Info for Let It Bleed

Let It Bleed appeared in the shadow of Brian Jones' death, shortly after he was kicked out the band he'd founded seven years previously. The '60s were ending, flower power had turned sour, and it's not surprising that Let It Bleed has a fin-de-siäcle feel to go with the sinister overtones of its title.

It's an undisputed work of genius, nevertheless, the first of a sequence of Stones albums universally regarded as their finest work. This HRA-re-mastered version reveals it in all its true glory.

Despite the tumult surrounding the band during its recording, Let It Bleed emerged as one of the Stones' best-loved and most acclaimed works. Regularly found at the top of fans' greatest and favourite Stones albums lists, Let It Bleed features some of The Rolling Stones' most memorable tracks, starting with 'Gimme Shelter' and ending with 'You Can't Always Get What You Want'.

Let It Bleed reached Number One in the UK and Number Three in the US, was the first Stones album to include guitarist Mick Taylor in the line-up, and the second, after Beggars Banquet, to be produced by Jimmy Miller.

_Task 1_: From the entries, copy word for word the lines from the one containing "### Template System" through the one containing "## Data Flow", both included.

(Document images with their source code)
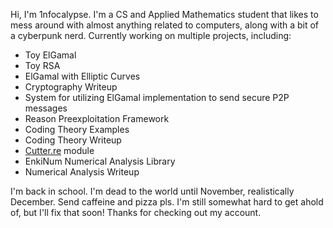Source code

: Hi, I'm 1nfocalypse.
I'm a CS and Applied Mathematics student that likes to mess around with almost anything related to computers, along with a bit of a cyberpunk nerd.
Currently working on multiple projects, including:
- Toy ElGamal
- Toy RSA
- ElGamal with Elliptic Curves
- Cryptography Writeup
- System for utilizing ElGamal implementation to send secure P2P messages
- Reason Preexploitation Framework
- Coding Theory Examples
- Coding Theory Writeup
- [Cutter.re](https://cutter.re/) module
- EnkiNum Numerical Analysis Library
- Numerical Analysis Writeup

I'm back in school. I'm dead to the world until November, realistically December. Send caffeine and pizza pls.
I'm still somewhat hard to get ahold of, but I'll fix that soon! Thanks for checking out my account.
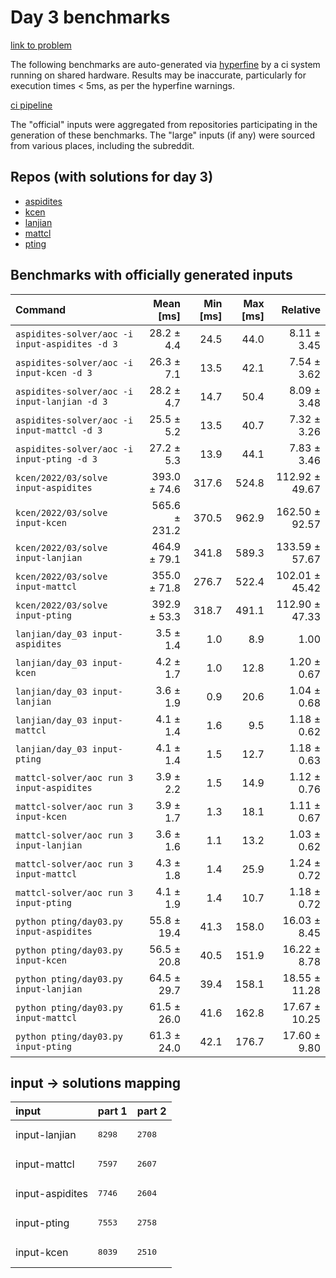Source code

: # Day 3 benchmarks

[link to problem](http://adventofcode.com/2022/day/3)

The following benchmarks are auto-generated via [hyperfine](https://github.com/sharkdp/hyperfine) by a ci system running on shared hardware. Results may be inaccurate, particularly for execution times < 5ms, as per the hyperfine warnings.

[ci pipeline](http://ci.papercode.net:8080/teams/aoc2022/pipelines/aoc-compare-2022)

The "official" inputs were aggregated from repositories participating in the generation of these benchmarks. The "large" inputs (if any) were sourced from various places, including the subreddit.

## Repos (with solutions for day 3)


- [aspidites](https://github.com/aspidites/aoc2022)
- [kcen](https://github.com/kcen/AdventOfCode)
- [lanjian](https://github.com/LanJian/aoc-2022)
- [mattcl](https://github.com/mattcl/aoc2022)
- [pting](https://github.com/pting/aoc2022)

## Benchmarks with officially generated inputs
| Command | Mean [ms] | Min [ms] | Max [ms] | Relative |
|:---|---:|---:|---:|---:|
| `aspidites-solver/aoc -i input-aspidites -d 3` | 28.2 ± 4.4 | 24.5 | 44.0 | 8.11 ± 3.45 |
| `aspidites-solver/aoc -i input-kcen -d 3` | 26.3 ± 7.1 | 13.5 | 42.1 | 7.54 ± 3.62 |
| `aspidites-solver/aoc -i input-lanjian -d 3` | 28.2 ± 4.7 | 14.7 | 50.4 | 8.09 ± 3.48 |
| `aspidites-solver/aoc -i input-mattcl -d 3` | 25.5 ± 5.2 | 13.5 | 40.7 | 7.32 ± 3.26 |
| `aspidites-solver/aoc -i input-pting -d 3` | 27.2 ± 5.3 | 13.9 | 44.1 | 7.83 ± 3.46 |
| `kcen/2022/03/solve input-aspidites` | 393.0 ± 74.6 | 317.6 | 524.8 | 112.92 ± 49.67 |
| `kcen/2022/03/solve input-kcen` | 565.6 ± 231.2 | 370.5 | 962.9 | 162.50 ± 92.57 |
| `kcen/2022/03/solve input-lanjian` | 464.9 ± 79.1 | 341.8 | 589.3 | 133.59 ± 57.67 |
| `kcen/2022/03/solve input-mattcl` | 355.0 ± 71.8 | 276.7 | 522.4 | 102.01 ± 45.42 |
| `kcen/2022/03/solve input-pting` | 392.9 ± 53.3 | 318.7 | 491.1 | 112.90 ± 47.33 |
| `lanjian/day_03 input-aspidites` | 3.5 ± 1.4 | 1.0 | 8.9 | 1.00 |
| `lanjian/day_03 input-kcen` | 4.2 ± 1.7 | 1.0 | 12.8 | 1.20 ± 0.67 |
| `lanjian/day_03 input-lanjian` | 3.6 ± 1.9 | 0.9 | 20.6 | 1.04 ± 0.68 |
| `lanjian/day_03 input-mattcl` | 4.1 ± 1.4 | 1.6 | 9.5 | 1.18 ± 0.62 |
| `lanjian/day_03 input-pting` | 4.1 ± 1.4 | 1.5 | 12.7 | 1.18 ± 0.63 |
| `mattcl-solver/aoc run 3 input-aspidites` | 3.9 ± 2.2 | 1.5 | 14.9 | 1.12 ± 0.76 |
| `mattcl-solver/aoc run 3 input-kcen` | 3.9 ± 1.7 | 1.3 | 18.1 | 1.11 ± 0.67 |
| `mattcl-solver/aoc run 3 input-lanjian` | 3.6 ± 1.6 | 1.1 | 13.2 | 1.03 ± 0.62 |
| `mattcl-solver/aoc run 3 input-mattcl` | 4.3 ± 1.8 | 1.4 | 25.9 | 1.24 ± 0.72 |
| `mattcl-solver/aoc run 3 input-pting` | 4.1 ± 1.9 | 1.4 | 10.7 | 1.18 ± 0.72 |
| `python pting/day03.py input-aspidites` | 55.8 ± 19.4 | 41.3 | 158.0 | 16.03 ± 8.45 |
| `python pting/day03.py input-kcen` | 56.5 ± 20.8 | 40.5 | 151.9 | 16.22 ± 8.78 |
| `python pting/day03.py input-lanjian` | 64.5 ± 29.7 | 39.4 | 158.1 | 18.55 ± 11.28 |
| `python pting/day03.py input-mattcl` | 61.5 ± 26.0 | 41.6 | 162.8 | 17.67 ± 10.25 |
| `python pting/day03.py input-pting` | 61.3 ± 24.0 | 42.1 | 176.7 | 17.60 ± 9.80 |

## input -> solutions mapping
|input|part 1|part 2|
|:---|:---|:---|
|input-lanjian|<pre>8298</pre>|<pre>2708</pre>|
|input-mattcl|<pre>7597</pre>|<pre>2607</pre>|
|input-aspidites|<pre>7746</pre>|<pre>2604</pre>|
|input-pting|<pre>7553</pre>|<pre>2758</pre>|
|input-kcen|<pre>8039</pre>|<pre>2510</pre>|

---

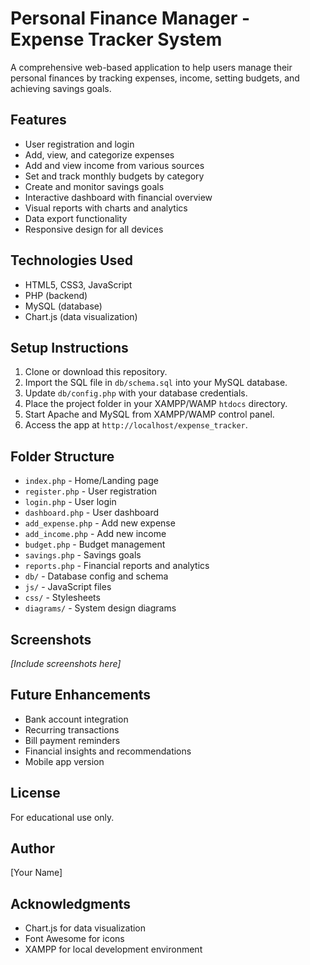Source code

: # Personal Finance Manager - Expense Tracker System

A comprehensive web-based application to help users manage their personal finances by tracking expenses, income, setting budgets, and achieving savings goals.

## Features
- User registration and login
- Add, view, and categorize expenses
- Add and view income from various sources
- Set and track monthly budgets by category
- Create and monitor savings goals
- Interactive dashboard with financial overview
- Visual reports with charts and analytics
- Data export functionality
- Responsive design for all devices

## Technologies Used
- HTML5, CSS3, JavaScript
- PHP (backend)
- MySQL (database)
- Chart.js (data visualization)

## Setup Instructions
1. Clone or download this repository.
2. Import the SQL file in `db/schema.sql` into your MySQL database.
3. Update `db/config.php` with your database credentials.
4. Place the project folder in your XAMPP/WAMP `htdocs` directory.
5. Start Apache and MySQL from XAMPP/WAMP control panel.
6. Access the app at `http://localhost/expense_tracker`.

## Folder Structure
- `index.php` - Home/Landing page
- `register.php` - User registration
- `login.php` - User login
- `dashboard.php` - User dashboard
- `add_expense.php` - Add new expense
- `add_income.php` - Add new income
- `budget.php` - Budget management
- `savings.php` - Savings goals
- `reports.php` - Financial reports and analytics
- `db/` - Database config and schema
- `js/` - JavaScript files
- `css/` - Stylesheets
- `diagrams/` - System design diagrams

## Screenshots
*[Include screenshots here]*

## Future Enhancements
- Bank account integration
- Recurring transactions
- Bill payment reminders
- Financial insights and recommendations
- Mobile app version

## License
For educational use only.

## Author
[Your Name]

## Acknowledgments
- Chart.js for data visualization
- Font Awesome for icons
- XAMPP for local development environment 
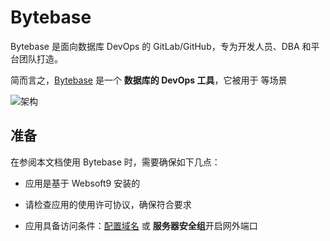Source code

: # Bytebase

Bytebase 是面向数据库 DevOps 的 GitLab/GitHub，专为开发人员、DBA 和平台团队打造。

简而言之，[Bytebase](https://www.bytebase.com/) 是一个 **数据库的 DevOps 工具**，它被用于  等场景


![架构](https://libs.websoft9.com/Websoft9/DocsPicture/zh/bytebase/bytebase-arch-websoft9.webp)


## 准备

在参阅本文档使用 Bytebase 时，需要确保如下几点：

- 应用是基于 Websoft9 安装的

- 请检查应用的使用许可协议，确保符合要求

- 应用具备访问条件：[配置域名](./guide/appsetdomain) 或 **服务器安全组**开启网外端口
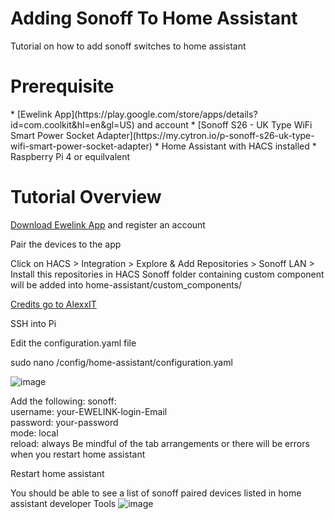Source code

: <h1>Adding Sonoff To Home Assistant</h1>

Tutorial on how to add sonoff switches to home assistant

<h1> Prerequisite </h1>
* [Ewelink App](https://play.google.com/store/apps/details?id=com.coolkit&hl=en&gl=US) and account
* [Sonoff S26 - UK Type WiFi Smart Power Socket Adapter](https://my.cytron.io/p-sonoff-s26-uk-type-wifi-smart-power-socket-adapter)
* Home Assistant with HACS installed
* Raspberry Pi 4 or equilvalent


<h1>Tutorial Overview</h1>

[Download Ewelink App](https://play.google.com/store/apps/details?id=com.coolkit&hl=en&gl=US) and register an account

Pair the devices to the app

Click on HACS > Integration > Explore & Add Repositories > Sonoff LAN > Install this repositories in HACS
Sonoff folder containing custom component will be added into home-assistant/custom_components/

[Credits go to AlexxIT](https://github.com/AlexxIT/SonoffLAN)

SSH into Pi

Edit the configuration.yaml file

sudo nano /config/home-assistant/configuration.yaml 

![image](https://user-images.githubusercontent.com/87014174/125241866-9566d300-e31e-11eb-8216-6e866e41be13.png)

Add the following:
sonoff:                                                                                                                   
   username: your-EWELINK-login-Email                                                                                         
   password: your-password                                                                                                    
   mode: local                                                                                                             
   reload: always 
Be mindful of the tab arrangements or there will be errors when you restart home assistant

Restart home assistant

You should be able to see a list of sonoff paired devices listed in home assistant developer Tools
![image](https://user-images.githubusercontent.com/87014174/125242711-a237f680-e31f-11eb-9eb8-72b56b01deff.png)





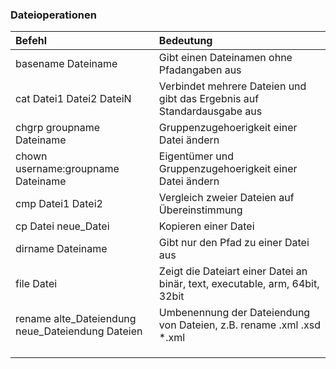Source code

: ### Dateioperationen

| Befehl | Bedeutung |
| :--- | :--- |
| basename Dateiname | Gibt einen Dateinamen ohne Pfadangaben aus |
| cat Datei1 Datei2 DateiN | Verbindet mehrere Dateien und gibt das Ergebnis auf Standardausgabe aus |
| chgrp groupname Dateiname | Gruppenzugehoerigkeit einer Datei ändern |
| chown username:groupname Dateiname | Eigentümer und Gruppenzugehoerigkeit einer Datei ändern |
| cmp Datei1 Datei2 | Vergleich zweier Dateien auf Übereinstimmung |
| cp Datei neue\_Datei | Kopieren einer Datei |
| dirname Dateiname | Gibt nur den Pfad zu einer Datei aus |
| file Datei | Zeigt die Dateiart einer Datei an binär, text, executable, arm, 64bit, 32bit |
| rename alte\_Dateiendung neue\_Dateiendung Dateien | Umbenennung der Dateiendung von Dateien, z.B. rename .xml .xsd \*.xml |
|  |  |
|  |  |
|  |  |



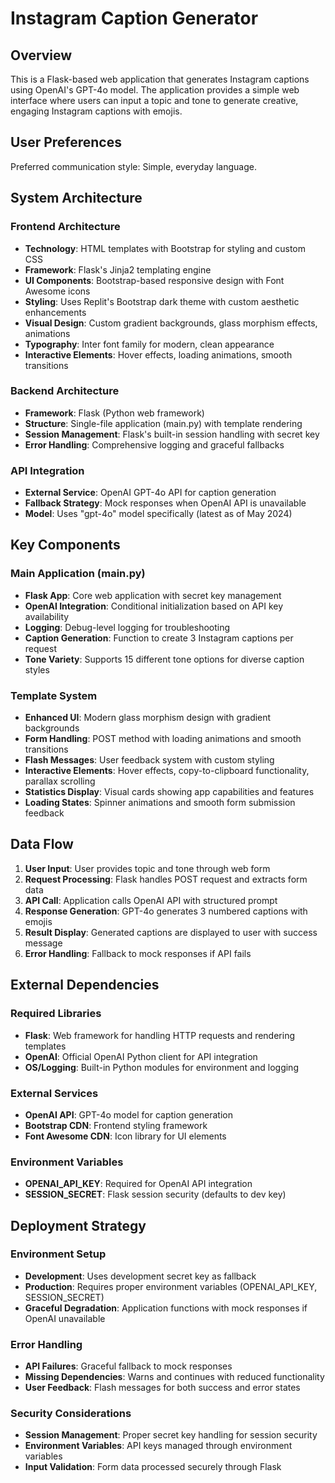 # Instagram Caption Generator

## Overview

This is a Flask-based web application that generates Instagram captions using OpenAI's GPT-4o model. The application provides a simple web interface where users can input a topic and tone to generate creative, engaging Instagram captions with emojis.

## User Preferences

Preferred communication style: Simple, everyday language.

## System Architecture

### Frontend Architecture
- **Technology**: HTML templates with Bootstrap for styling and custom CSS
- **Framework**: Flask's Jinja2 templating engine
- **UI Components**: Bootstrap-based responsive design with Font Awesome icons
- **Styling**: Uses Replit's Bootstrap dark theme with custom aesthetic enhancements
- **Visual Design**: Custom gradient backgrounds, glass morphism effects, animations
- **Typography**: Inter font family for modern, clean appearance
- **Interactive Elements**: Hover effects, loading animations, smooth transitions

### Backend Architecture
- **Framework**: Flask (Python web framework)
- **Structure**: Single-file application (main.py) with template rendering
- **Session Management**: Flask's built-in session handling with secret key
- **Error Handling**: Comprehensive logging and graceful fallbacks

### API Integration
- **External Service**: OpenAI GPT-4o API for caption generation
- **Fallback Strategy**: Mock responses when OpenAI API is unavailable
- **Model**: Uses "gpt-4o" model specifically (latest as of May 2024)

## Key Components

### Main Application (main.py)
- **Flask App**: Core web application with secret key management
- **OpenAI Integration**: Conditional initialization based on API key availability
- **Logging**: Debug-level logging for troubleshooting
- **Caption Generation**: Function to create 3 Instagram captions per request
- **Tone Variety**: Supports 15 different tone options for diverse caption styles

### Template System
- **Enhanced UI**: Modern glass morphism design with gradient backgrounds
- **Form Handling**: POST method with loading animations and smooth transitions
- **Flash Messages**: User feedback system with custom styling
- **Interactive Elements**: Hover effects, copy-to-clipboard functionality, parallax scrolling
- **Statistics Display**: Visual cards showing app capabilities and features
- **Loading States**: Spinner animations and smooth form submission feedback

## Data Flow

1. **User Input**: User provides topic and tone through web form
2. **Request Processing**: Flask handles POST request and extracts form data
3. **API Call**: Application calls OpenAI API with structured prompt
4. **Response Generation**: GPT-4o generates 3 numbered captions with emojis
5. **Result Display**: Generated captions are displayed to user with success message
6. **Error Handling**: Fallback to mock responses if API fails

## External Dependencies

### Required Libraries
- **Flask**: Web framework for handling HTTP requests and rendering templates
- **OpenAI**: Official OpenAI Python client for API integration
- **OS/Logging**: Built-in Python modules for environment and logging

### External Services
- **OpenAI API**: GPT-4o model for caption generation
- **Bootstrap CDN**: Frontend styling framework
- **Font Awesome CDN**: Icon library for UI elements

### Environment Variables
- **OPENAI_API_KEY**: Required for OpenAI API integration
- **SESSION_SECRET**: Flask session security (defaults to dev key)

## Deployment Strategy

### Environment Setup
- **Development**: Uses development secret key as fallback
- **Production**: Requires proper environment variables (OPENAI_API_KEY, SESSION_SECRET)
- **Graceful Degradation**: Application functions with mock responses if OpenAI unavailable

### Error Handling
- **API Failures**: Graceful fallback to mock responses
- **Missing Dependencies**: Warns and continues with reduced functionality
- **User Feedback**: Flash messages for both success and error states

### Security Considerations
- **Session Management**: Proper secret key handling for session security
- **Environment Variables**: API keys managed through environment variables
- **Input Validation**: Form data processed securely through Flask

_Task 2_:
Answer these questions from the passage about Let It Bleed, one per line:
(a) How many years before his departure had Brian Jones founded the band?
(b) Which track opens Let It Bleed?
(c) Who produced the album?

_Exercise output 1_:
### Template System
- **Enhanced UI**: Modern glass morphism design with gradient backgrounds
- **Form Handling**: POST method with loading animations and smooth transitions
- **Flash Messages**: User feedback system with custom styling
- **Interactive Elements**: Hover effects, copy-to-clipboard functionality, parallax scrolling
- **Statistics Display**: Visual cards showing app capabilities and features
- **Loading States**: Spinner animations and smooth form submission feedback

## Data Flow

_Exercise output 2_:
(a) Seven years
(b) 'Gimme Shelter'
(c) Jimmy Miller